U.S. Report Downplayed Health Problems

MARK SHERMAN

Associated Press

WASHINGTON - Health and Human Services Secretary Tommy Thompson said that his department was wrong to edit a report about health care for minorities to downplay serious problems and emphasize improvements.

Responding to criticism from Democratic lawmakers, Thompson on Tuesday said the report, issued in December, would be released in its original form calling health care disparities pervasive "national problems."

"There was a mistake made and it's going to be rectified," Thompson said at a hearing of the House Ways and Means Committee on the president's 2005 budget proposal.

Democrats protested the changes to Thompson after they obtained the original draft report. The final version eliminated the conclusion that unequal care for minorities is a national problem, the Democrats said in a letter to Thompson.

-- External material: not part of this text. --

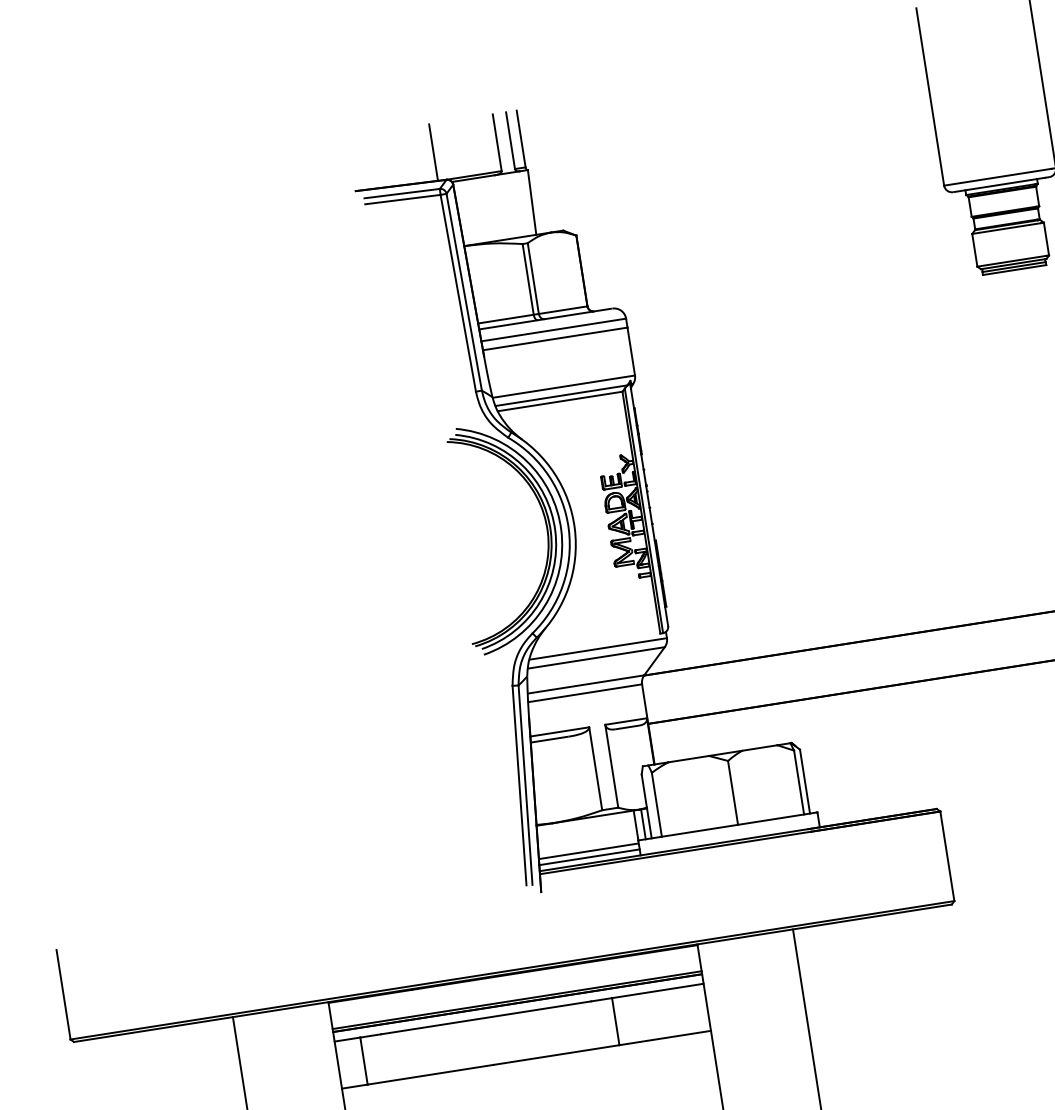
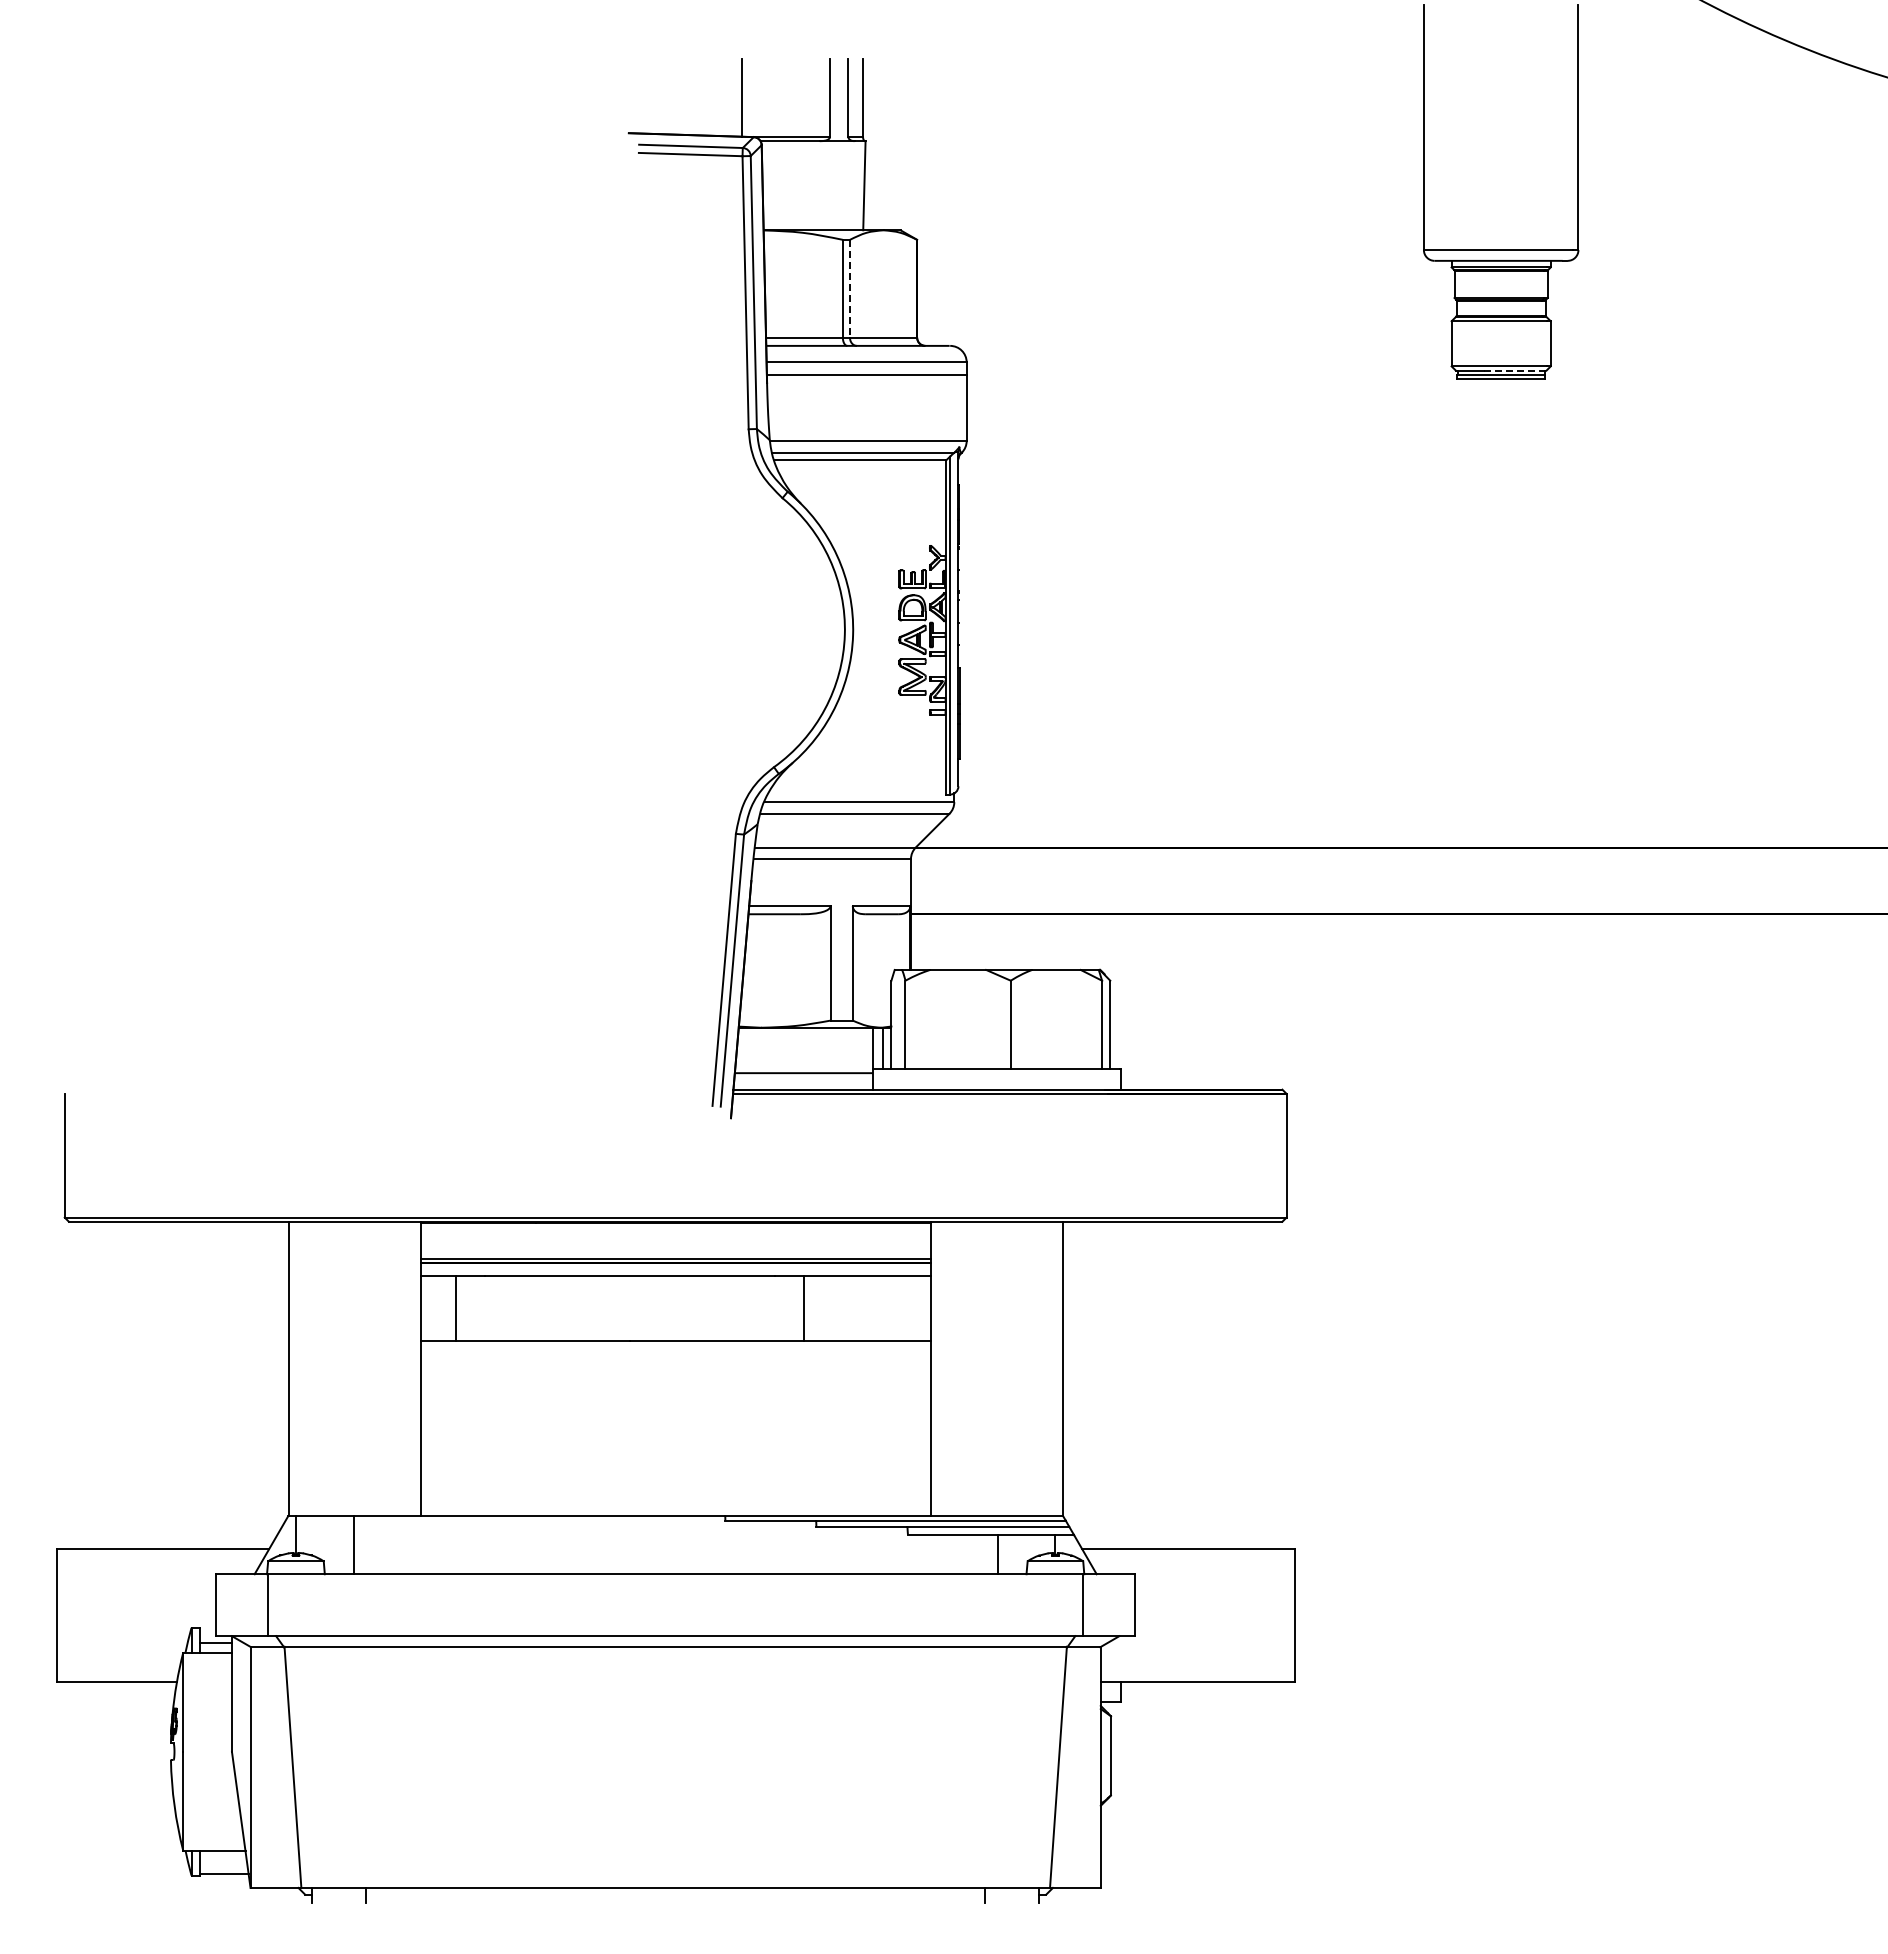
line: (1024, 262) -> (1515, 370), solid -> dashed
line: (532, 278) -> (849, 288), solid -> dashed
part: (547, 534) -> (814, 637), removed
line: (589, 857) -> (803, 1081), removed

The word "disparity" was used more than 30 times in the "key findings" section of the draft's executive summary, they said. It appeared just twice in the final version.

The department conducted the study as part of a congressional requirement to review health care treatment provided to women, children, minorities and the poor.

The report found a higher death rate for cancer among blacks and low-income Americans in its review of the nation's health care system. It also said those groups are less likely to be screened for certain cancers and less likely to avail themselves of other preventive services.

Thompson issued a statement upon the report's December release, saying it shows areas in which the nation has improved health care, "but more importantly, it shows us where we have more work to do and how we can make sure that all Americans benefit from scientific advances and technological innovations."

Thompson said he did not rewrite the edited portions, assigning the blame to unnamed officials who "took it upon themselves that felt they were doing the right thing."

The Democrats said political appointees cleared the edited version.